“The Story of Greece” Study Guide


In August I posted about our Ancient Greece and Rome studies and talked about the resources I was going to use.  Well – ahem – those plans didn’t work the way I had hoped. 

 We were trying to do the Famous Men of Greece as our spine at this point, but JitterBug intensely disliked the false gods, and I felt disoriented because it is stories of the men within Greek history (duh!), and it felt choppy and disconnected.  In October, I got a Kindle and was able to load my Yesterday’s Classics (225 books of great stuff, btw!) and started reading the Ancient Greece books.

I read many of the books about Ancient Greece – several of them spines (or comprehensive histories) of Ancient Greece.  I found myself saying  “oh! I know who he is!”  or  “oh! that makes sense now!”.  I realize now that I didn’t know enough Greek history to be able to place them in history at all, much less in the proper place and context. 

 As I read, I realized that I could create my own course of study using what I already had from the Yesterday’s Classics Kindle Collection and making use of YouTube videos.  Here’s what I did:

1.  I cross-referenced all my physical, audio, and ebooks that pertain to that time of history (Ancient Greek has four major eras of historical merit and many other sub-eras within those).  I kept this list at the front of my guide for easy reference.  This way, I can assign biographies, books about battles, myths, etc as we are interested.  We always manage to get interested in something along the way!

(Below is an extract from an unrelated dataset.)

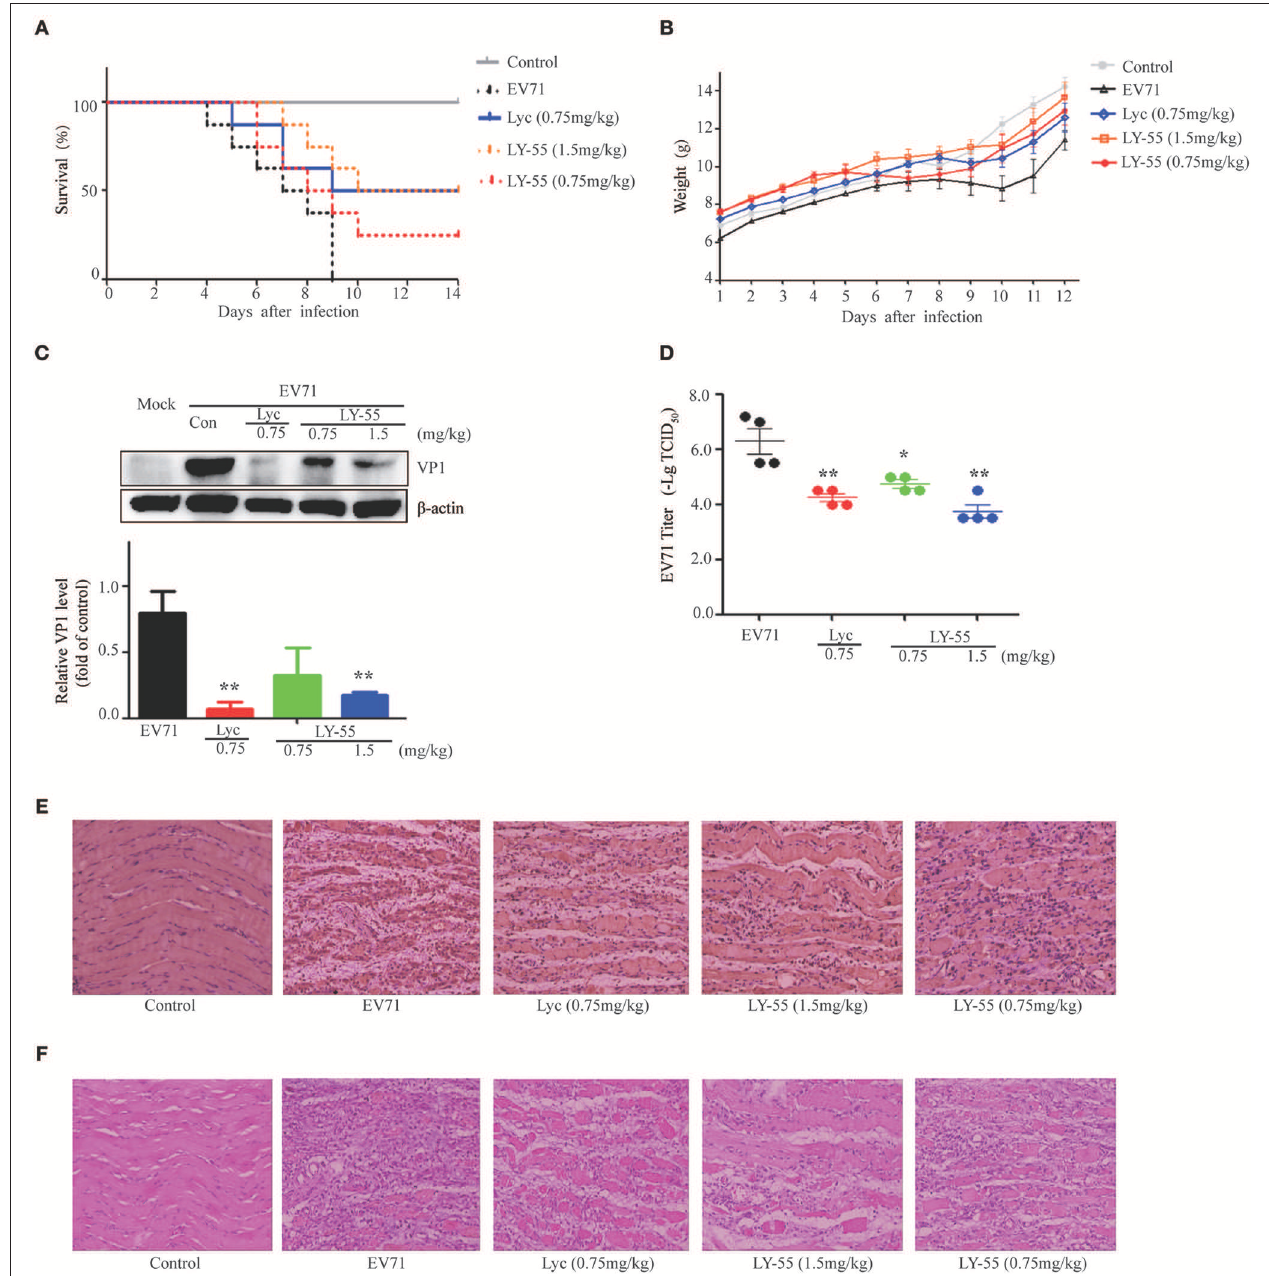
FIGURE 5 | LY-55 treatment reduced the mortality of mice upon lethal EV71 challenge and reduced the EV71 replication post sub-lethal dose EV71 challenge in vivo . (A) 12-day ICR mice were infected with 10 LD 50 of EV71-mouse adapted strain (EV71-H-MA), followed by administration of LY-55 and lycorine once a day at the indicated doses. Mice survival was observed for 14 days. (B–E) 12-day ICR mice were infected with 1 LD 50 of EV71-mouse adapted strain (EV71-H-MA), followed by LY-55 and lycorine administration once a day at the indicated doses. Eight mice enrolled in each group were intraperitoneally injected with LY-55 or lycorine for 7 days consecutively and weighed daily for 12 days. (B) Eight mice enrolled in each group were dissected at 5 dpi. Muscle tissues prepared from the four mice were used for viral protein expression and viral titer assays. Muscle tissues prepared from another four mice were applied in pathological and IHC analyses. The expression levels of VP1 protein in the muscles were determined by using Western blot analysis at 5 dpi ( n = 4) (C) . Vero cells were infected with a challenge of the diluted muscle homogenates at 5 dpi, and the viral titers were determined by –Log 10 TCID 50 ( n = 4) (D) . The muscle tissue sections prepared from mice at 5 dpi were stained with EV71 VP1 antibody (E) and H&E (F) . Each value represents mean ± SD. * P < 0.05, ** P < 0.01, vs. EV71-infected mice treated with water.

2.  I listed each chapter of the books I plan to use as a lesson for each day of study.

3.  Then with that lesson or reading, I listed

  • timeline figures,
  • other books or pictures that will enhance the reading,
  • additional reading chapters from Famous Men,
  • coloring pages,
  • and any videos that I thought would be good for that chapter.

When I was done, I felt like I was on top of what we are studying, and excited! Also, all those listed things give me ideas to pick and choose from on a daily basis – I don’t have to do them all.

I also put together several PDF documents with color illustrations from my spine (my Kindle pictures are small black and white), coloring pages, art and architectural examples, and more.

Here is my The Story of Greece – Module Guide.

Here is The Story of Greece – Color Illustrations for Module Guide to go along with it.

Here is my Ancient Greek Art and Architecture file.

Here is a brief little chart of The Gods of Ancient Greece.

Free Greek coloring pages are in this link.

I printed all of those and spiral bound them so everything I want is right at my fingertips – as long as we all have our Kindles 😉  JitterBug even asks if we can do more now.  LOVE IT!

Another fun way to learn about Ancient Greek myths is to read A Wonder Book by Nathaniel Hawthorne.  Having to choose from so many books and not use them all is sooo hard for me!

You may also purchase The Story of Greece using this link or read it free online:


What are your favorite Ancient Greek resources?


One thought on ““The Story of Greece” Study Guide

  1. Mama

    I don’t have anything particularly witty, deep or specific to say. I just wanted to let you know that I stumbled upon your blog and can’t get enough of…well, all of it (; Just wanted to let you know that I’m appreciating what you share.